Their search appears to be over, however, as they have reached an agreement to move to Sarasota:

The Atlanta Braves formally plan to move the team’s spring training home to North Port in 2019, the team and Sarasota County announced Tuesday afternoon.

The announcement set the stage for final negotiations this spring on a contract to bring the Major League Baseball team to a new complex in the West Villages district just south of West Villages Parkway and U.S. 41, near the State College of Florida campus in North Port.

It’ll be a $75-$80 million complex on 70 acres. The story says it’s envisioned to anchor a “town center” commercial and residential district. If anyone has ever been to a spring training facility, however, one knows how ridiculous such an idea is. There is nothing more geographically un-centered and dispersed than a spring training facility. It’s a sea of open fields which private citizens generally cannot access and large parking lots. These facilities typically require major arteries, not quaint town streets, for reasonable access. The best any facilities do to integrate with surrounding communities can be seen in Fort Myers with the Twins and in Surprise, Arizona with the Rangers and Royals, where the facilities are part of larger community parks and recreation centers. That’s OK, and certainly better than nothing, but they’re not the anchors of the vibrant live/work/shop developments like the Braves and Sarasota are describing here.
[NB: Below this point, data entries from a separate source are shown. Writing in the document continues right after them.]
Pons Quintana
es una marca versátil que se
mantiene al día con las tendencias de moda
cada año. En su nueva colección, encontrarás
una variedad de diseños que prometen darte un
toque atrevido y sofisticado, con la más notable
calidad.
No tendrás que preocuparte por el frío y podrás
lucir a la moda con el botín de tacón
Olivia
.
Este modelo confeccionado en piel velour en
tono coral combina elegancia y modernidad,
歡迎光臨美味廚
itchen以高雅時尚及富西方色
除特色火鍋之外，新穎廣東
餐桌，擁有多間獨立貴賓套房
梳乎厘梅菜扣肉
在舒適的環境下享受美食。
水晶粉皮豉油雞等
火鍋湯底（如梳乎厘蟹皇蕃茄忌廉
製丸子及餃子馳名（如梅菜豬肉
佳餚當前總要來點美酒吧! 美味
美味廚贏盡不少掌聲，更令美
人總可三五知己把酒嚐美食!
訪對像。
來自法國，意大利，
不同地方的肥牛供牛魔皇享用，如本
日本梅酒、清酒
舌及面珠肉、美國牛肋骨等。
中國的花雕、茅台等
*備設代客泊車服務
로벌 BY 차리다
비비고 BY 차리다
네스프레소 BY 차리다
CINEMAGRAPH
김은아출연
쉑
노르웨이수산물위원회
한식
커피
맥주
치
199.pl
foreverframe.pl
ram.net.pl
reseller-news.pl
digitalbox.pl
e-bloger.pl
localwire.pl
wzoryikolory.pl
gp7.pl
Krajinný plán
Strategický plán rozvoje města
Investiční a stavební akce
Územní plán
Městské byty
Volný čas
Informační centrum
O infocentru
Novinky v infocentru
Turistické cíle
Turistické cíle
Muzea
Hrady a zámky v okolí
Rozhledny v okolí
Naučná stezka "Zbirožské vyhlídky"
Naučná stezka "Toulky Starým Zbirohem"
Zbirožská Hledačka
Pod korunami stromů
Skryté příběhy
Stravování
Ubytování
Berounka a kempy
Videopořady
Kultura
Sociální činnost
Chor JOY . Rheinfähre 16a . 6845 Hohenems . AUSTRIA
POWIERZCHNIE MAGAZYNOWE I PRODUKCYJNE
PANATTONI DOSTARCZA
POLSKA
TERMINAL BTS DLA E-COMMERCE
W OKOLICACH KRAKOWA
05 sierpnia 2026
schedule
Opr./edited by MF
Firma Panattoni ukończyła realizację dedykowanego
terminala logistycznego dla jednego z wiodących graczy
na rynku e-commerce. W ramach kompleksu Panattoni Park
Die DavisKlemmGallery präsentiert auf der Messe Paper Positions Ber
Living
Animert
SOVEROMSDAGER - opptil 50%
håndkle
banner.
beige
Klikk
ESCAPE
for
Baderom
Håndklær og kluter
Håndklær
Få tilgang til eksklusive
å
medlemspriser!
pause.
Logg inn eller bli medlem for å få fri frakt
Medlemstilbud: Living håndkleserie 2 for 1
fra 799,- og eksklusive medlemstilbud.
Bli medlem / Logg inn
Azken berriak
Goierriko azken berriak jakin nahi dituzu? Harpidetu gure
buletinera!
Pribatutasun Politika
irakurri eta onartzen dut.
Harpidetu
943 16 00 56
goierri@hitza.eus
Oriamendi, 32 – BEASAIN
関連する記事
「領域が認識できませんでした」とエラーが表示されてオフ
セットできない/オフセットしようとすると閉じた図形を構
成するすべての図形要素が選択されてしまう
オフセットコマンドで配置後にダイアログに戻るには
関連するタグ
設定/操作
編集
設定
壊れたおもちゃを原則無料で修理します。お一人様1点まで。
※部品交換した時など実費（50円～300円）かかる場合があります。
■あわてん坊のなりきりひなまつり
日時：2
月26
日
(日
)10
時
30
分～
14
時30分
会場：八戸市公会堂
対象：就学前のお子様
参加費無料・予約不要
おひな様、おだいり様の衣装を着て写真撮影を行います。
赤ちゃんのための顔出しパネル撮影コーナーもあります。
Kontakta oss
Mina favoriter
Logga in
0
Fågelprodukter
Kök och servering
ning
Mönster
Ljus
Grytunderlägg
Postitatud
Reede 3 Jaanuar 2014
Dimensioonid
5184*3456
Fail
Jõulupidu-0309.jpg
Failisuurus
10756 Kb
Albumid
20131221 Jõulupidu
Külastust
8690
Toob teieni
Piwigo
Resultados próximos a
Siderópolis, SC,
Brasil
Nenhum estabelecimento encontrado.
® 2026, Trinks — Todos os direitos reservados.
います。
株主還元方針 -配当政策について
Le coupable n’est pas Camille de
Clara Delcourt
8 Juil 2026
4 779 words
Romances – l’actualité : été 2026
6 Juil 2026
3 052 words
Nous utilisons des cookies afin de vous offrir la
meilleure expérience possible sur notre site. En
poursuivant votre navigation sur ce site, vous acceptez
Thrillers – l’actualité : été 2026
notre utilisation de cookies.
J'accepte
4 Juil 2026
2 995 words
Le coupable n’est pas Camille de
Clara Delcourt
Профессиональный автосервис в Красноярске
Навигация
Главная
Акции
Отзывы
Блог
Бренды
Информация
But of course everyone involved has to say that, because selling such facilities as the engine of pie-in-the-sky development is a key part of making the large expenditure of public funds seem more palatable. And yes, there will be a big expenditure of public funds here: the Braves will be getting $56 million in taxpayer subsidies for the new place, some from the state, some from the county. The amount from the county, by the way, is calculated to fall just below the threshold required for a public vote on the expenditure. The Braves have always been blessed with the ability to avoid public votes for their corporate welfare, of course.

One wonders how many other wealthy private businesses owned by multinational corporations get tens of millions in tax dollars to build employee training centers. Not many, I’m sure. The Braves always seem to luck out in this regard, however.